Physicians are intelligent, tough, long-lasting, and resourceful individuals. They would have done it already if there was a way to MacGyver their way out of this situation by working harder, smarter, or in a different way. Many doctors consider leaving medicine entirely, but most do not for a variety of reasons, including a lack of cross-training for alternative careers, debt, and a commitment to their calling. As a result, they remain wounded, disengaged, and increasingly despondent.
Executives in the healthcare system must recognize and then acknowledge that this is not physician burnout in order to ensure that compassionate, engaged, and highly skilled physicians are leading patient care. Physicians are the canaries in the healthcare coalmine, and they’re killing themselves at alarming rates (twice as many as active-duty military personnel), indicating that something is seriously wrong with the system.

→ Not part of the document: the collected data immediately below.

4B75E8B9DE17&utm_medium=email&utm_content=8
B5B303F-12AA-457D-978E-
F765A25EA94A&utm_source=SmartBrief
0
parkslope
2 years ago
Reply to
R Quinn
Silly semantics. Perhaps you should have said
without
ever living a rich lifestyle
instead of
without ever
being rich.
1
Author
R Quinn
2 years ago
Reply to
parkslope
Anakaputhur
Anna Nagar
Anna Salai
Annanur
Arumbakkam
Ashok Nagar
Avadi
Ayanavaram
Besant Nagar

The problem will not be solved by establishing physician wellness programs or hiring corporate wellness officers. Pushing the solution onto providers by converting them to team-based care, creating flexible schedules, and float pools for provider emergencies will not solve the problem; encouraging physicians to engage in mindfulness, meditation, and relaxation techniques, as well as cognitive-behavioral therapy and resilience training. In the event of an emotional distress crisis, we don’t need a Code Lavender team that provides “information on preventive and ongoing support and hands out things like aromatherapy inhalers, healthy snacks, and water.” These teams provide the same assistance that first responders do in disaster zones, but the “disaster zones” where they work are many of the country’s major medical centers’ daily operations. None of these policies are designed to alter the institutional patterns that cause moral harm.
We need leaders who are willing to acknowledge the human costs and moral harm caused by multiple competing allegiances. We need leaders who are willing to face and balance competing demands. Physicians must be treated with dignity, autonomy, and the power to make rational, safe, evidence-based, and fiscally responsible decisions.

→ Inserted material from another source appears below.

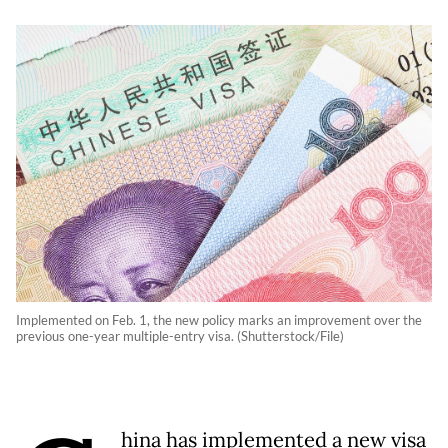
Implemented on Feb. 1, the new policy marks an improvement over the
previous one-year multiple-entry visa. (Shutterstock/File)
hina has implemented a new visa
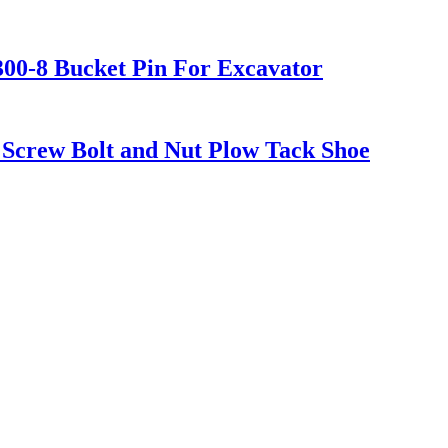
300-8 Bucket Pin For Excavator
Screw Bolt and Nut Plow Tack Shoe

We need leaders who understand that taking care of their doctors leads to thoughtful, compassionate care for patients, which is good for business. Senior doctors should be treated with loyalty rather than as replaceable, depreciating assets because their knowledge and skills transcend the next business cycle.
Self-regulation and patient-driven care would be possible in a truly free market of insurers and providers, with no financial obligations imposed on providers. These objectives should aim to create a win-win situation in which patient well-being is linked to provider well-being. In this way, we can avoid the ongoing moral harm caused by the healthcare industry.
Simon G. Talbot, M.D., is a reconstructive plastic surgeon at Brigham and Women’s Hospital and associate professor of surgery at Harvard Medical School. Wendy Dean, M.D., is a psychiatrist, vice president of business development, and senior medical officer at the Henry M. Jackson Foundation for the Advancement of Military Medicine.